Stored items
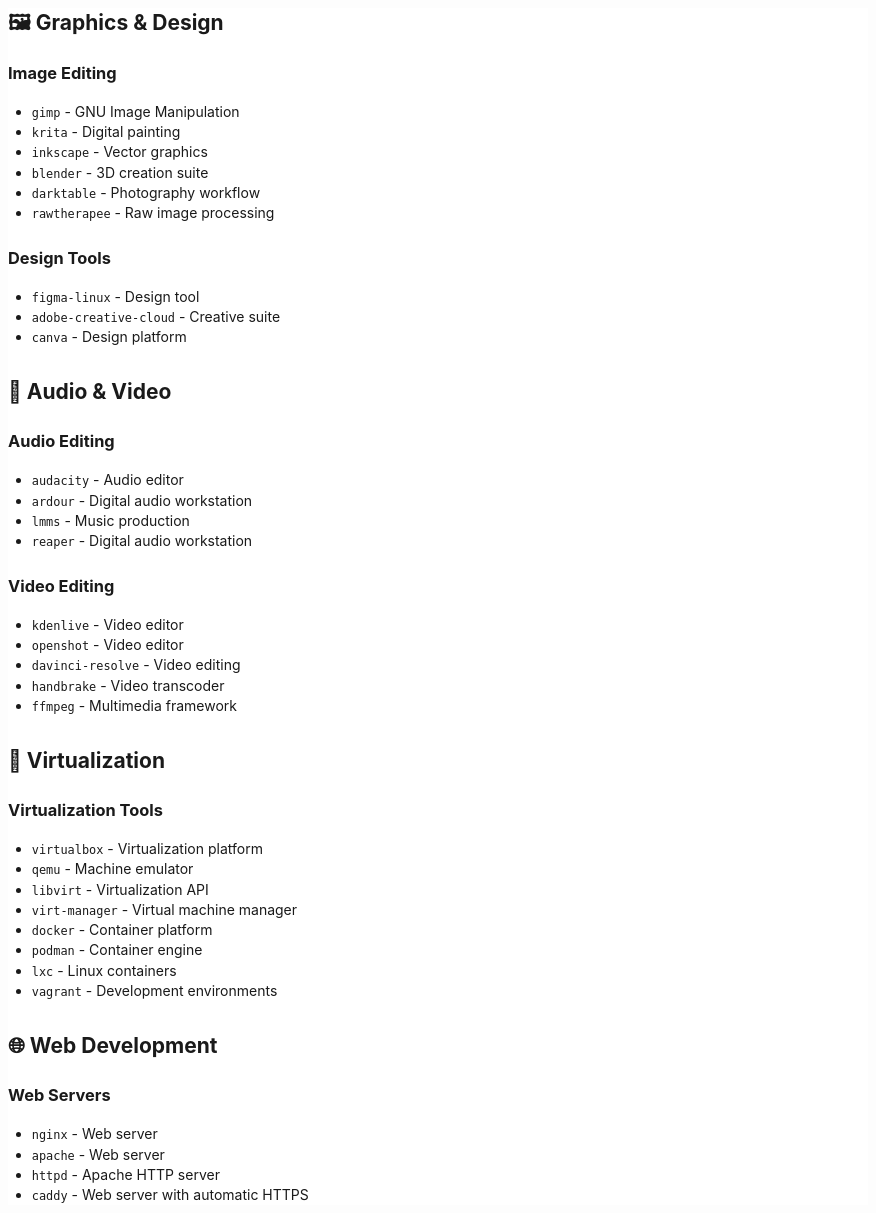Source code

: ## 🖼️ Graphics & Design

### Image Editing
- `gimp` - GNU Image Manipulation
- `krita` - Digital painting
- `inkscape` - Vector graphics
- `blender` - 3D creation suite
- `darktable` - Photography workflow
- `rawtherapee` - Raw image processing

### Design Tools
- `figma-linux` - Design tool
- `adobe-creative-cloud` - Creative suite
- `canva` - Design platform

## 🎵 Audio & Video

### Audio Editing
- `audacity` - Audio editor
- `ardour` - Digital audio workstation
- `lmms` - Music production
- `reaper` - Digital audio workstation

### Video Editing
- `kdenlive` - Video editor
- `openshot` - Video editor
- `davinci-resolve` - Video editing
- `handbrake` - Video transcoder
- `ffmpeg` - Multimedia framework

## 🔧 Virtualization

### Virtualization Tools
- `virtualbox` - Virtualization platform
- `qemu` - Machine emulator
- `libvirt` - Virtualization API
- `virt-manager` - Virtual machine manager
- `docker` - Container platform
- `podman` - Container engine
- `lxc` - Linux containers
- `vagrant` - Development environments

## 🌐 Web Development

### Web Servers
- `nginx` - Web server
- `apache` - Web server
- `httpd` - Apache HTTP server
- `caddy` - Web server with automatic HTTPS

YOUR ASSIGNMENT: Your answer must be the exact lines from the start of the data through the line with "- Machine emulator", inclusive, and nothing else; pictures do not belong in it.

WRITTEN REPLY:
Source code

: ## 🖼️ Graphics & Design

### Image Editing
- `gimp` - GNU Image Manipulation
- `krita` - Digital painting
- `inkscape` - Vector graphics
- `blender` - 3D creation suite
- `darktable` - Photography workflow
- `rawtherapee` - Raw image processing

### Design Tools
- `figma-linux` - Design tool
- `adobe-creative-cloud` - Creative suite
- `canva` - Design platform

## 🎵 Audio & Video

### Audio Editing
- `audacity` - Audio editor
- `ardour` - Digital audio workstation
- `lmms` - Music production
- `reaper` - Digital audio workstation

### Video Editing
- `kdenlive` - Video editor
- `openshot` - Video editor
- `davinci-resolve` - Video editing
- `handbrake` - Video transcoder
- `ffmpeg` - Multimedia framework

## 🔧 Virtualization

### Virtualization Tools
- `virtualbox` - Virtualization platform
- `qemu` - Machine emulator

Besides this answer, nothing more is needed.